Abstract: The authors have earlier reported a 1-year prevalence of 13.2 +/- 1.9% for migraine in Sweden. This is a subsequent extensive postal survey of the burden of disease and attitudes among migraineurs in a sample (n = 423, 23% men and 77% women, aged 18-74 years) randomly recruited from all main regions of the country, representative of adults in the general Swedish population with self-considered migraine. Results are presented only from participants who after analysis of symptoms were found to fulfil the International Headache Society's migraine criteria. In order to assess headache duration open-mindedly, the strict time criterion 4-72 h was deliberately disregarded as an inclusion criterion. Individuals who did not consider themselves to have migraine were excluded. Less than half of the group (45%) had received a diagnosis of migraine from a physician. Accordingly, a large number of individuals that would not have come to attention in a clinic-based study have been included. The mean attack frequency was 1.3 per month, and the number of attacks per year in Swedish adults is approximately 10 million. A minority (27%) of sufferers have a majority (68%) of all attacks. The mean attack duration was 19 h. A considerable number of individuals reported attacks < 4 h (15.8%) or > 72 h (6.4%). Less than half of the individuals recovered completely between the attacks. Despite this, only every fourth (27%) participant was currently consulting a physician (6% regularly; 21% occasionally). Most of the migraineurs reported absence from school or work, a negative influence of migraine on the most important aspects of life, and an interest in testing other treatments for migraine during the last year. Of those (n = 231) migraineurs who had consulted a physician, about 60% were satisfied with information given or treatment offered. This implies, however, that there is still room for improvement in the management of migraine in Sweden.

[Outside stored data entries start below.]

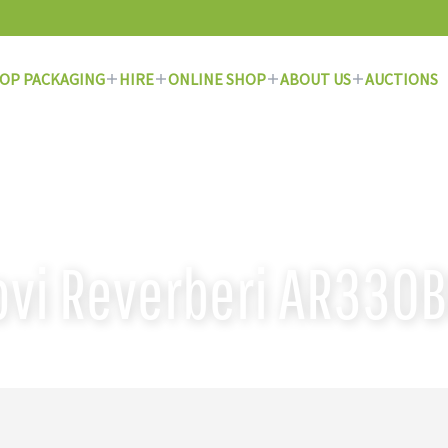
OP PACKAGING
HIRE
ONLINE SHOP
ABOUT US
AUCTIONS
ICE KITS AND PARTS
▸
ANNOVI REVERBERI SERVICE KITS AND PARTS
i Reverberi AR330B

Linton-Dahlöf P, Linde M, Dahlöf C. · Sahlgrenska Universitetssjukhuset/Sahlgrenska, Göteborg. · Lakartidningen. · Pubmed #11478207 No free full text.

Abstract: Chronic daily headache is a commonly encountered syndrome. Typically affected are persons who as a result of recurrent attacks of migraine or tension-type headache have used medications regularly during an earlier stage. Based on clinical experience it is concluded that outpatient drug-withdrawal should be a first-line treatment for patients with chronic daily headache and frequent long-term drug-use. If there is no improvement treatment with a tricyclic drug is recommended.

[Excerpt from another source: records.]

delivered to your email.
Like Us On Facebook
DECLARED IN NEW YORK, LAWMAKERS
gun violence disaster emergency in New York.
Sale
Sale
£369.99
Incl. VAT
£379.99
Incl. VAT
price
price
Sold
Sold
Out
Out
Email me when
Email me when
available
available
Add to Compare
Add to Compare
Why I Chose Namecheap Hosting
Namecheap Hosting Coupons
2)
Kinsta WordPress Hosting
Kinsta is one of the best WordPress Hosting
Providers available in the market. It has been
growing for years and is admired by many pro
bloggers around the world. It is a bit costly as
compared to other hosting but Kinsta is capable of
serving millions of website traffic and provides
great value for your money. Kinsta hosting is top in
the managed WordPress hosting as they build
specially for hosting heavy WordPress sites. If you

Linton-Dahlöf P, Linde M, Dahlöf C. · Gothenburg Migraine Clinic, Göteborg, Sweden. · Cephalalgia. · Pubmed #11128824 No free full text.

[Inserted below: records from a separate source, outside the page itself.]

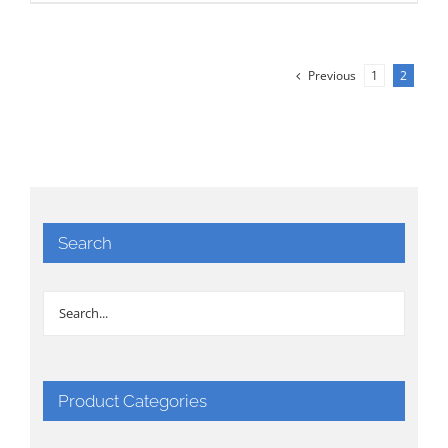
Previous
1
2
Search
Product Categories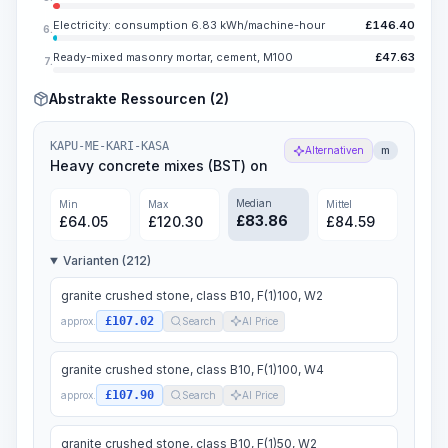
Electricity: consumption 6.83 kWh/machine-hour
£
146.40
6.
Ready-mixed masonry mortar, cement, M100
£
47.63
7.
Abstrakte Ressourcen (2)
KAPU-ME-KARI-KASA
Alternativen
m
Heavy concrete mixes (BST) on
Median
Min
Max
Mittel
£
83.86
£
64.05
£
120.30
£
84.59
Varianten (212)
granite crushed stone, class B10, F(1)100, W2
£107.02
approx.
Search
AI Price
granite crushed stone, class B10, F(1)100, W4
£107.90
approx.
Search
AI Price
granite crushed stone, class B10, F(1)50, W2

Abstract: Chronic daily headache (CDH) associated with long-term misuse of headache medication is a common clinical problem which is refractory to most treatments. The present study is a retrospective analysis of the effect of drug withdrawal therapy in patients with CDH and frequent long-term use of headache symptomatic medication. One hundred and one adult patients (74 women and 27 men, aged between 16 and 72 years, mean age 43 years) were evaluated 1-3 months after drug withdrawal therapy had been initiated. The mean headache frequency at baseline was 26.9+/-4.0 days per month. Fifty-seven (56%) patients were significantly improved (defined as at least 50% reduction in number of headache days) after a period of drug withdrawal therapy. Based on the outcome of the drug withdrawal therapy, the patients were divided into three categories: group I, those who had between 0 and 10 headache days per month (n = 41), group II, those who had 11-20 days (n = 37), and group III, those who had 21-30 days (n = 23). The mean headache frequencies in groups I, II and III were 5.6+/-2.8 days, 15.7+/-2.5 days and 28.7+/-2.4 days, respectively. Treatment with amitriptyline was offered to patients in whom no improvement had been achieved. Ten of those 22 patients (36%) experienced a significant (> or = 50%) reduction of headache days. It is concluded that out-patient drug withdrawal therapy is the treatment of choice in patients with CDH and frequent long-term use of headache symptomatic medication, and that about one quarter of these CDH patients do not respond to drug withdrawal therapy only.